Si apre nella città delle mille etnie e provenienze, nella Diocesi che da tempo cammina come Chiesa dalle Genti, nella parrocchia che ne è il simbolo vivo, quella personale dei Migranti. È il Festival della Missione, che nella sua seconda edizione si inaugura con la Mostra «Missio Milano», nella basilica di Santo Stefano Maggiore, che racconta Milano e i suoi missionari. Una rassegna, anzi quattro diverse mostre a pannelli e video, riunite proprio per dire l’unitarietà della scelta missionaria, pur nelle differenti esperienze e carismi, sperimentati sempre con nuovi stili di comunione tra preti, laici, religiose/i consacrati e consacrate, famiglie.
«Una rassegna che nasce dalla vita, non come un’autocelebrazione, ma come occasione per conoscere esistenze ricche e piene, magari sconosciute perché vissute nel silenzio e testimoniando un amore ricevuto e offerto gratuitamente. Perle preziose, forse la perla per cui vale la pena di lasciare tutto e partire», spiega don Maurizio Zago, responsabile dell’Ufficio diocesano di Pastorale missionaria.
Le mostre
E le quattro rassegne – con più di 80 pannelli e 34 video complessivamente – dimostrano davvero «la ricchezza che deriva dalla convivenza, dall’accoglienza di altri mondi con tutto ciò che questo “nuovo” racconta». Da «Missio Milano» articolata in cinque declinazioni dell’incontro – di vocazione, di annuncio, di compassione, di gioia e l’incontro rivelatore – a «Famiglia in missione o missione di famiglia», con l’esperienza pioneristica della famiglia Conti in Cameroun, per giungere a «Suor Leonella Sgorbati. Fin dove arriva l’amore», dedicata alla religiosa della Consolata uccisa barbaramente il 17 settembre 2006 a Mogadiscio, fino a «La missione ambrosiana tra Rom e Sinti», letta attraverso il generoso ministero svolto da don Mario Riboldi dal 1953 alla sua morte nel 2001. Una sorta di viaggio virtuale intorno al mondo che si arricchisce anche di un’ulteriore rassegna collegata, «Sorridi… è gratis», allestita presso Palazzo Lombardia.
«La nostra Chiesa sta cambiando, è cattolica in modo nuovo – osserva il Vicario generale, monsignor Franco Agnesi -. Oggi presentiamo i nostri “gioielli” attraverso coloro che vivono la Missio ad gentes, per vivere una Chiesa in cui la comunione sia più intensa, la missione più attenta». Gioielli per un tesoro «che non è solo dei numeri, ma nei collegamenti che si mantengono tra le comunità di partenza e di arrivo dei missionari ambrosiani diffusi in decine di Paesi: 31 fidei donum cui si aggiungono i quasi 700 nativi della Diocesi che fanno riferimento a diverse realtà».
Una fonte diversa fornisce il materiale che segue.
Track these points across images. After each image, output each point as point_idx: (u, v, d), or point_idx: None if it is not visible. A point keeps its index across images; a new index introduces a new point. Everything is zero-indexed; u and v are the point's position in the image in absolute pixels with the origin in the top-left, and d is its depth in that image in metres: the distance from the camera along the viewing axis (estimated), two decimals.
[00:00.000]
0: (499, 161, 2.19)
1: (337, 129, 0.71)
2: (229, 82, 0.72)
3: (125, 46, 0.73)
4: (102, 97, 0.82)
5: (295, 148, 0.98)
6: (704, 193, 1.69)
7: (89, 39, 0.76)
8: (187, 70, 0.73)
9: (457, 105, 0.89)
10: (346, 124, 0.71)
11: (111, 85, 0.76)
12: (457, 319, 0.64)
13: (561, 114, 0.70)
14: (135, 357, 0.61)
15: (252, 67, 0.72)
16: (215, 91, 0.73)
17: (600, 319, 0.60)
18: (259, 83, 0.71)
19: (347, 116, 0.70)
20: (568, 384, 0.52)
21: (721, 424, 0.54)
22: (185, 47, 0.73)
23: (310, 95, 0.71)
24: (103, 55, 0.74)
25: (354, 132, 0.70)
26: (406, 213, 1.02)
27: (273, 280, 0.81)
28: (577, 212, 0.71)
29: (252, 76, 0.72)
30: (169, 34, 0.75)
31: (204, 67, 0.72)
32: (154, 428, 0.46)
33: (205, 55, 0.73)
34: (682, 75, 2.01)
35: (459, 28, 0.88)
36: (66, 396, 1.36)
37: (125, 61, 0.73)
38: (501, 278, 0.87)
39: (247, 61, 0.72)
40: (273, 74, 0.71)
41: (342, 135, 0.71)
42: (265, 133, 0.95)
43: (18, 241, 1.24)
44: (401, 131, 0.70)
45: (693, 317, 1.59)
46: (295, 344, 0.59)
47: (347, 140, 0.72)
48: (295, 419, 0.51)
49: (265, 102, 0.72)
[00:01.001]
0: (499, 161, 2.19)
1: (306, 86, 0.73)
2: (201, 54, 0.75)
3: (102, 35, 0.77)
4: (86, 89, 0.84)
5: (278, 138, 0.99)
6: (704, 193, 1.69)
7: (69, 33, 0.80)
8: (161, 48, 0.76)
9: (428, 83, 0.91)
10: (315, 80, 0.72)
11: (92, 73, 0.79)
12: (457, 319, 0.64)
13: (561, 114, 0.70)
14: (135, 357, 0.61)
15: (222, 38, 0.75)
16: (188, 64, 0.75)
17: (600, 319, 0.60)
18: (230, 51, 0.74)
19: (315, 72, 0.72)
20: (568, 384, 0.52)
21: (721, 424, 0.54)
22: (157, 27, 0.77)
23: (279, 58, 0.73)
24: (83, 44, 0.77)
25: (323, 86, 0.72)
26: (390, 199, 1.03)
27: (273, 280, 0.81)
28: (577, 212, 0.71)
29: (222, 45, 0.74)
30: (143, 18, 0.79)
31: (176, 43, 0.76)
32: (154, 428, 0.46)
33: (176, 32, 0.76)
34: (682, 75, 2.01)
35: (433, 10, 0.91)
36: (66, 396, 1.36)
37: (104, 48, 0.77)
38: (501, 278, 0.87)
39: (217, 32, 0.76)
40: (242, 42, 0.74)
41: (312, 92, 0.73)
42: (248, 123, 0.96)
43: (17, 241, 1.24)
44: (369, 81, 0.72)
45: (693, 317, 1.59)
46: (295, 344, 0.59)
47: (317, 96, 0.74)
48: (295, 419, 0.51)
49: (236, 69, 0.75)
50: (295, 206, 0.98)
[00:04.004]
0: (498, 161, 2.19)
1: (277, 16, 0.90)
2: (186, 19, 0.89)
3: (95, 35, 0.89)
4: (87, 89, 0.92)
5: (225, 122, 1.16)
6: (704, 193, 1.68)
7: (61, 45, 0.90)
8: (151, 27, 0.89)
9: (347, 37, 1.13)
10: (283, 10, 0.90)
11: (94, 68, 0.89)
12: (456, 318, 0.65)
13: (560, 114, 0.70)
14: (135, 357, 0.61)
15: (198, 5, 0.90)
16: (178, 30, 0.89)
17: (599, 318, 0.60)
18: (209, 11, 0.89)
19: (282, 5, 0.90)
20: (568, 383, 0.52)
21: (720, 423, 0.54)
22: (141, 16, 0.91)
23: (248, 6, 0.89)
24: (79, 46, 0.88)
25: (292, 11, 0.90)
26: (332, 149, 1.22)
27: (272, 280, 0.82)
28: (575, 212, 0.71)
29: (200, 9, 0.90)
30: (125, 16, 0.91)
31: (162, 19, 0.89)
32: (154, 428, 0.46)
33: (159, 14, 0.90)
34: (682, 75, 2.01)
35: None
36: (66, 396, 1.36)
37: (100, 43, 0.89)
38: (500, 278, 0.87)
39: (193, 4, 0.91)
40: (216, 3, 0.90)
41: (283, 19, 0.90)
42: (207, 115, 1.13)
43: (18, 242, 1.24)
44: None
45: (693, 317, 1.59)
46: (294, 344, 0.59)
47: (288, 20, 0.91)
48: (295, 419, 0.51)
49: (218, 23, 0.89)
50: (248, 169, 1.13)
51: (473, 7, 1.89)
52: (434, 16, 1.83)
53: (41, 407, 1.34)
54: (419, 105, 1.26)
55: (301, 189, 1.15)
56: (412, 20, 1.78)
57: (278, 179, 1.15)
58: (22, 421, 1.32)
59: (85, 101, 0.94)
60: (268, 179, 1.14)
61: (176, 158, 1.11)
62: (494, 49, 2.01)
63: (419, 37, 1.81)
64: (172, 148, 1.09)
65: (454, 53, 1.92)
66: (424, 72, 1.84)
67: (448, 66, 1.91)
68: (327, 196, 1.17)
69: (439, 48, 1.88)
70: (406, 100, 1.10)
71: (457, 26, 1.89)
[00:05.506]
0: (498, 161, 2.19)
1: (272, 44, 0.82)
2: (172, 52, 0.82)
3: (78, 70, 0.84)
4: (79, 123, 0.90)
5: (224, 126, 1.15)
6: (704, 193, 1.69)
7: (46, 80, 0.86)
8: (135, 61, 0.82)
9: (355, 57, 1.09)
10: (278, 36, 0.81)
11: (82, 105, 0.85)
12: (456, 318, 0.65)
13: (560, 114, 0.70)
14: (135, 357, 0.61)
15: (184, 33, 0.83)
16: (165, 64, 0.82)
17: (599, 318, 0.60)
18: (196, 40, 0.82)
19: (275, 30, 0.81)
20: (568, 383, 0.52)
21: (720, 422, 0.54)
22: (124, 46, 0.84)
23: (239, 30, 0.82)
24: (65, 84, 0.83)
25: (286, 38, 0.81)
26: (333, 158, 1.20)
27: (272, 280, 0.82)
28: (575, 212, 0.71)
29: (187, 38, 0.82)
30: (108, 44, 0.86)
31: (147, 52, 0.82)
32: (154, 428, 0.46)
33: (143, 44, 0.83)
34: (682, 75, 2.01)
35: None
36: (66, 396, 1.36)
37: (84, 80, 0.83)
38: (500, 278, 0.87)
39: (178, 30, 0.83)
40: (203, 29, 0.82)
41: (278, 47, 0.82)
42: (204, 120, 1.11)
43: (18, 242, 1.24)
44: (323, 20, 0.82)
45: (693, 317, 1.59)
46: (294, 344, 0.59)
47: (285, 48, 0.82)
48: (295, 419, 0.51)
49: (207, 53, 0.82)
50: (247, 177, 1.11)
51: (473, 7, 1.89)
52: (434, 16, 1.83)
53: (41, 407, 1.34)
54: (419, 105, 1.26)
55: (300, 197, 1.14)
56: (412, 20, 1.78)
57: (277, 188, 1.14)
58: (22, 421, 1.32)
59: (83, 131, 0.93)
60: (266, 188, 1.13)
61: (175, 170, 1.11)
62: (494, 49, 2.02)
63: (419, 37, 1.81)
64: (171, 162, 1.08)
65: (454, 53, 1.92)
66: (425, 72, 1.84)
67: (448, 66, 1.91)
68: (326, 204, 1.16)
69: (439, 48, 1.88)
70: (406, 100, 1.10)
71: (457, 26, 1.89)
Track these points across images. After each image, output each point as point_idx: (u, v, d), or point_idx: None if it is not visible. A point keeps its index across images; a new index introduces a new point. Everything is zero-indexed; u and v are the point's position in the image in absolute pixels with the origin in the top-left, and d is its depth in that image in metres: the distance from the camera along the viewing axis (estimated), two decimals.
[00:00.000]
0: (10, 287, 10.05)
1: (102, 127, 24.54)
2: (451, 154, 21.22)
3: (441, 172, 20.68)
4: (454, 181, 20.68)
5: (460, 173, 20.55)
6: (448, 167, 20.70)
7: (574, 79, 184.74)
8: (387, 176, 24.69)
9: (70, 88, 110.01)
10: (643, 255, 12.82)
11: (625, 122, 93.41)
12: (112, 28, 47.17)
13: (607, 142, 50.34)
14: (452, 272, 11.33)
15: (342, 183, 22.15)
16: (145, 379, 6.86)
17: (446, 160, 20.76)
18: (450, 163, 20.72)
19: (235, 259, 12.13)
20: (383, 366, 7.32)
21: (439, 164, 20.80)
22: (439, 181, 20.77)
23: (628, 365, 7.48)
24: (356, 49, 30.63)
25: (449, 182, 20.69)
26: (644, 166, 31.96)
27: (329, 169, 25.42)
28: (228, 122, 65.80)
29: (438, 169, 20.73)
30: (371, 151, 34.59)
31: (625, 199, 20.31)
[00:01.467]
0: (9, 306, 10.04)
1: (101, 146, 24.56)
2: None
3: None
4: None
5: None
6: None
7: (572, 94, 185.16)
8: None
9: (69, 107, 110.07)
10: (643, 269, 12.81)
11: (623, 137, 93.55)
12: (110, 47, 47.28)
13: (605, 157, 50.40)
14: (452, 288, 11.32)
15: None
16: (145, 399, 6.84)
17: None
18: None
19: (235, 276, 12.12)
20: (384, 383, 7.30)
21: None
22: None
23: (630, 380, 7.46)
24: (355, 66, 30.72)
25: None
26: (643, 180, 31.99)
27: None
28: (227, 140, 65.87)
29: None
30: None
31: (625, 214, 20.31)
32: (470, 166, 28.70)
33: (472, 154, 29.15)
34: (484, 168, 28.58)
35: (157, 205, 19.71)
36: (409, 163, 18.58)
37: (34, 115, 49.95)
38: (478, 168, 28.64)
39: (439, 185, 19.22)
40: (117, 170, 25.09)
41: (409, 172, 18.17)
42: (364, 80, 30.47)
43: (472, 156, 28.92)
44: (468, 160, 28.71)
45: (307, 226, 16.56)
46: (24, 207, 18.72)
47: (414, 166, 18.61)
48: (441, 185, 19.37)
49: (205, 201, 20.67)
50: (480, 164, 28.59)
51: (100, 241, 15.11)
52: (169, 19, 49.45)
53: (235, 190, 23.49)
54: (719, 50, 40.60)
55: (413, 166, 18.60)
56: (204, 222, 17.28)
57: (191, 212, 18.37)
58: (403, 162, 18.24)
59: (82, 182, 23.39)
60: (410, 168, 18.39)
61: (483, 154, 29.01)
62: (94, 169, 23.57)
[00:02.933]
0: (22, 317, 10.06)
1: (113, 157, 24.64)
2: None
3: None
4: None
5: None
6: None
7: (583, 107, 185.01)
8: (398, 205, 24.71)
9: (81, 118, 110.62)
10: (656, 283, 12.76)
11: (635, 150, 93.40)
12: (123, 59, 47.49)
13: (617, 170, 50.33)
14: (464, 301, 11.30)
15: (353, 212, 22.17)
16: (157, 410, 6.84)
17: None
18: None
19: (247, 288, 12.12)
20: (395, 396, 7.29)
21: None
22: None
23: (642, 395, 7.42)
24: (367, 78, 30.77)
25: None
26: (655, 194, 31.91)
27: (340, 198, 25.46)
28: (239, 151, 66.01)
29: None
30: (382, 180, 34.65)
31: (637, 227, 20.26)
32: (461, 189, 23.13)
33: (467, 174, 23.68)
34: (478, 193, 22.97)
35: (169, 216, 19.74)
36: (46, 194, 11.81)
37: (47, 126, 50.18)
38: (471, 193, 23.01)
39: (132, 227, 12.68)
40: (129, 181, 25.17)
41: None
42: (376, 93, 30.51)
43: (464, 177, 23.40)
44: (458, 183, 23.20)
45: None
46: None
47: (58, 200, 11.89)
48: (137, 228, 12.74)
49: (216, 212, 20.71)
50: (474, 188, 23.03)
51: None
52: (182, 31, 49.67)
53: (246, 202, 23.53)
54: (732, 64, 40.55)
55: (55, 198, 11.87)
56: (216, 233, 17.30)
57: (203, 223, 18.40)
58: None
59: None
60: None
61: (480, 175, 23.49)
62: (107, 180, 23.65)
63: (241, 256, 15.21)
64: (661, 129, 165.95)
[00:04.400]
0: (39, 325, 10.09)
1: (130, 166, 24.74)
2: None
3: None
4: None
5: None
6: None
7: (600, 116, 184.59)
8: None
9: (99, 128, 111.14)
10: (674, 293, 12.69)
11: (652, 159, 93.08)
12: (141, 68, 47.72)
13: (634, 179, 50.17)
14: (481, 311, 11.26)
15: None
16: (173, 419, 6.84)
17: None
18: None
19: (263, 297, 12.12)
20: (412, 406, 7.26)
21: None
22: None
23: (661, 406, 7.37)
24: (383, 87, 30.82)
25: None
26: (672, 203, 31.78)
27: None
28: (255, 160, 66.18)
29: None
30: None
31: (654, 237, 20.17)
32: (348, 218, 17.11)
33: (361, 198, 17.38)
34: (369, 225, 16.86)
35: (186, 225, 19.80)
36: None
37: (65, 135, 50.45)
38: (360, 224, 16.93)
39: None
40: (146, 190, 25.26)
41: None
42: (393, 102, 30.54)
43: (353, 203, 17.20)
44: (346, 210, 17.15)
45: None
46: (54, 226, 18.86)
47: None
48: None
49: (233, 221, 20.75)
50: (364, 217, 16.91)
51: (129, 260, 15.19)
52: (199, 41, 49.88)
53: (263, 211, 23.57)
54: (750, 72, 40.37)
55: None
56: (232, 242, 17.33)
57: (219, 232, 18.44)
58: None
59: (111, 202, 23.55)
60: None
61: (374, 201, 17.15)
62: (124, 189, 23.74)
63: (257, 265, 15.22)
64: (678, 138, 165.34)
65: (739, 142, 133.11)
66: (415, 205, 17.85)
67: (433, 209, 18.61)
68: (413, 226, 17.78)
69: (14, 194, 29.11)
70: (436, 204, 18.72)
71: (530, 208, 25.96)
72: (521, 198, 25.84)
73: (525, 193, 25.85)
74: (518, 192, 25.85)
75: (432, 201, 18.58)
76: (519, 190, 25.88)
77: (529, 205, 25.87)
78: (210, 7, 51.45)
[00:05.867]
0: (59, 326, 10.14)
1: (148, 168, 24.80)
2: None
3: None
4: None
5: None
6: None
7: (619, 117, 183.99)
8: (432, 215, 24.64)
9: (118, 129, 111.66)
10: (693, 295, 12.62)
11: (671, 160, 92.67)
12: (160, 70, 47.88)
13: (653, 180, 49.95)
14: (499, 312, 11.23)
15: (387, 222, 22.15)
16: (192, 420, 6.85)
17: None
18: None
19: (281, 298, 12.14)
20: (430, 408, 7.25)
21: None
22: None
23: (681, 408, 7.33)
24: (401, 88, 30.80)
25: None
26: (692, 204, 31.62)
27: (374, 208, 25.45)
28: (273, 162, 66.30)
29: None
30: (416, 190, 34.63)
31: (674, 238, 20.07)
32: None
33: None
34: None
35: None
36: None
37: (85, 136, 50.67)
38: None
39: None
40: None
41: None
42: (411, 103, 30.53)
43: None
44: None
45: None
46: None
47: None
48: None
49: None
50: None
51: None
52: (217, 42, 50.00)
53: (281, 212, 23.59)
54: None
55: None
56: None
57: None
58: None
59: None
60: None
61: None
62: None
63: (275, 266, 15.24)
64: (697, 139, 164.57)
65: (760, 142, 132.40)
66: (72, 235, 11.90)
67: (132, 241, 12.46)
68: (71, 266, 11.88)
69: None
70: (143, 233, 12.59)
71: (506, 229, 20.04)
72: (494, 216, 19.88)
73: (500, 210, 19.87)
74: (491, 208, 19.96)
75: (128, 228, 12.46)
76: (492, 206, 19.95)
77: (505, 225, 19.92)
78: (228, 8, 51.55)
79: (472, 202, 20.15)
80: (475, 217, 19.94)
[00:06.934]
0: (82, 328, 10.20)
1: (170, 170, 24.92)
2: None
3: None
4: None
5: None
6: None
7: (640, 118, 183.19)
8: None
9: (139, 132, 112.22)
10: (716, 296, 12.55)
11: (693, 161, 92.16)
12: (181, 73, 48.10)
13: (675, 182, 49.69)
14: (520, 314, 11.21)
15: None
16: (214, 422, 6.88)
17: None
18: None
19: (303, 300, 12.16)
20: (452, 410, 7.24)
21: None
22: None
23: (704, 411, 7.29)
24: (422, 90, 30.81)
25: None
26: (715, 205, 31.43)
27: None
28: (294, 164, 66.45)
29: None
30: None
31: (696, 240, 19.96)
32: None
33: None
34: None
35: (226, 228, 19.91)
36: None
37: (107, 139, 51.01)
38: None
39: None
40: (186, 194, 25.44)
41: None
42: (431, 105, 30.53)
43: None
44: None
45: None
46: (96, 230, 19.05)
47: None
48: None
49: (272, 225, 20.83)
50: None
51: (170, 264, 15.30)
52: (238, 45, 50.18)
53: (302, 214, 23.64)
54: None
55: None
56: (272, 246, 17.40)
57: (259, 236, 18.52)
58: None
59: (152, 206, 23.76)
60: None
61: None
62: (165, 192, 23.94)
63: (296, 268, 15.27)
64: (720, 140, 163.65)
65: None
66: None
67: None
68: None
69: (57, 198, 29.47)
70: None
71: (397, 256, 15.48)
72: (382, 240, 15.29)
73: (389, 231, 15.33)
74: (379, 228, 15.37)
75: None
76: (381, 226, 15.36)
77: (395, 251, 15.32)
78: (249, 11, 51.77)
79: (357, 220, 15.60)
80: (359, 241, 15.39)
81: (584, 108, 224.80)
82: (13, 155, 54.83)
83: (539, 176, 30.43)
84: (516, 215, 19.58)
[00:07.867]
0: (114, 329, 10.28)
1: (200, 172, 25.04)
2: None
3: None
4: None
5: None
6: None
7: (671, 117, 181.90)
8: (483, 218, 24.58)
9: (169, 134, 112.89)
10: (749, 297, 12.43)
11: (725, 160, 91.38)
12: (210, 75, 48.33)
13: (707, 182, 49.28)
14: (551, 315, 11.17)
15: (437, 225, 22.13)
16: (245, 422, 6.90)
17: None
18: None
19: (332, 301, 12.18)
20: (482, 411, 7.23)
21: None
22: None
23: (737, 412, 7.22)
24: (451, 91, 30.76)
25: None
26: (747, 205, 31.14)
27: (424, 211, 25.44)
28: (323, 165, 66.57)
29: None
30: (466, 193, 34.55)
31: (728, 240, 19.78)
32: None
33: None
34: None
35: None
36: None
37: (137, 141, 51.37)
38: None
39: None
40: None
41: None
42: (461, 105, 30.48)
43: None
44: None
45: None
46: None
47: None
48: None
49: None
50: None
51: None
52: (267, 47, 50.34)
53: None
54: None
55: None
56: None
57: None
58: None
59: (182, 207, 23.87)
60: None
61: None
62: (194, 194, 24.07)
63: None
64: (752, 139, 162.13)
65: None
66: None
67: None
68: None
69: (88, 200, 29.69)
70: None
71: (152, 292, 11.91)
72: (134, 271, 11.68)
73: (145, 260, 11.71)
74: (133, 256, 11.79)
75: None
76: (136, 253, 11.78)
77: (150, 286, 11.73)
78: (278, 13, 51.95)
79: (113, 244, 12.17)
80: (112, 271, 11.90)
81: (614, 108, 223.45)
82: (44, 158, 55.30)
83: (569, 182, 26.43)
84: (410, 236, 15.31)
«Questa è un’occasione per dire grazie, anche per il crescere del numero di cristiani provenienti da Nazioni, culture, tradizioni differenti dalla nostra che arrivano qui per cercare lavoro, per studiare, per annunciare il Vangelo, come le circa 300 religiose e la sessantina di presbiteri accolti anche per motivi di studio. Tutto questo ci fa dire che il nostro cammino di fede è segnato da doni, scambi, scoperte di vie nuove che queste realtà rappresentano. Le nostre storie raccontano l’entusiasmo della fede, la missione che dona gioia, sorrisi, cose belle, buone e preziose: un’aria nuova che allarga e purifica la mente». Infine, conclude monsignor Agnesi, un ulteriore aspetto che la missione insegna: «Il ritorno all’essenziale, non solo come sobrietà, pure importante, da coltivare nella vita, ma nella fede. Ciò che non possiamo perdere, senza il quale non possiamo vivere».
Monsignor Bressan, vicario episcopale per la Missione, la Carità, la Cultura e l’Azione sociale (cui è accanto padre Piero Masolo, direttore organizzativo del Festival, missionario del Pime e collaboratore dell’Ufficio Missionario), nota: «Papa Francesco dice che siamo in missione ed esserlo significa semplicemente dire sì, come ha fatto la Chiesa ambrosiana con il Festival. Vivere perdono (il titolo della manifestazione) vuol dire tanti sì, cercare tanti equilibri, vivere la Chiesa dalle genti, come facciamo in questa parrocchia, un tempo destinata all’Archivio storico diocesano e, poi, riaperta, cogliendo il cambiamento, per i migranti».
La recita corale del Padre Nostro, la benedizione impartita dal Vicario generale e la visita delle mostre, suggellano questa sorta di “aperitivo” del Festival ormai in moto.